On becoming aware of a situation or the probability of bullying occurring, the onus should be on human resources to check into it immediately. 

The first step is to review all indicators that are available which would add credence or discount the allegation or the probability of bullying. This is where it is important to tie the seemingly unrelated comments, events and situations together. As much of this information should be readily available, it should not take an inordinate amount of time to pull together. Depending on the situation, it may be necessary to conduct interviews with people who are close to the situation. 

Armed with this information, the human resource person should meet with the suspected bully’s immediate supervisor to review the situation and determine who should have a meeting with the suspected bully. 

The purpose of the meeting is to outline to the person that bullying is suspected, along with the reasons for suspecting. If there is not a specific complaint and there is no direct evidence, the person should not be accused of being a bully. However, in the discussion it is appropriate to indicate that there are indicators that bullying is occurring and the organization is obliged to investigate and take the necessary steps to make sure that bullying is not occurring.

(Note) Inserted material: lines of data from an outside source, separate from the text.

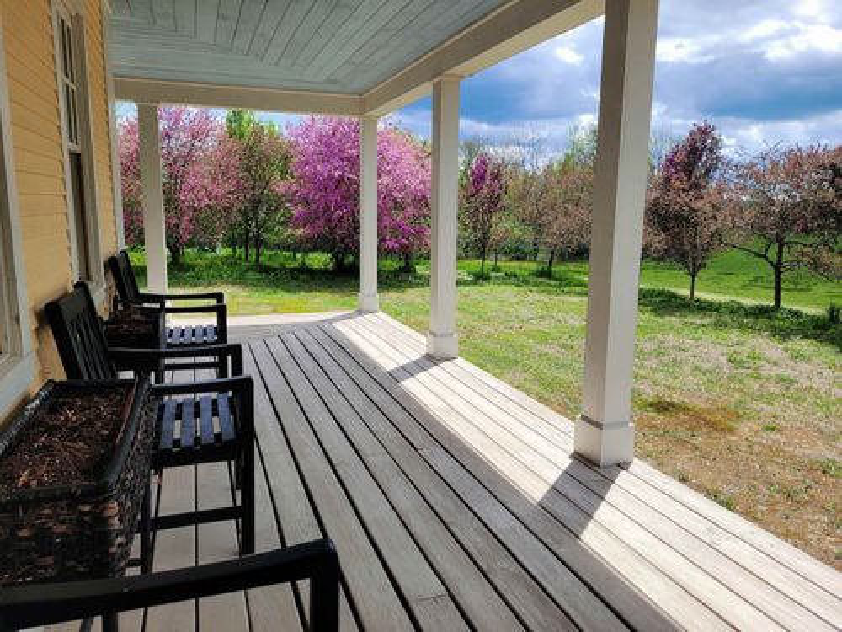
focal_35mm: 26
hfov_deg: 67.3
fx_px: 632
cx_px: 421
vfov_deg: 53.1
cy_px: 316
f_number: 1.8
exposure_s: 1/2500
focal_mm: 5.4
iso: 40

It is also appropriate to challenge the person on the reasons the indicators are there, for example asking why turnover is high. The ideal outcome is to have the person acknowledge that there is validity to the concerns being raised and agreeing to change the behavior. If this happens the person should be asked what the organization can do to help change the behavior, for example help with anger management. At the end of the meeting it must be pointed out that the expectation will be for the indicators to change, for example lower turnover and a much lower “noise level.” In situations where the person denies being a bully and rationalizes the indicators, then a more comprehensive investigation should be conducted. The person who is suspected of being a bully should be made aware of this and that people who are close to the investigation will be interviewed. It should also be made very clear that any intimidation or retaliation against people being interviewed will result in severe disciplinary action, up to and including discharge.

The investigation should be swift, objective and comprehensive. If in the investigation bullying is validated, the bully must be dealt with. Part of the investigation should be an assessment as to whether the bully can be rehabilitated.

If the assessment concludes that the bully cannot change, the bully must be removed from the situation, where they are not able to bully others. If they are moved within the organization, it is important that this move is not seen to be a reward.

If the assessment concludes that the bully can change, the organization should offer to help put a corrective action plan in place and closely monitor the situation.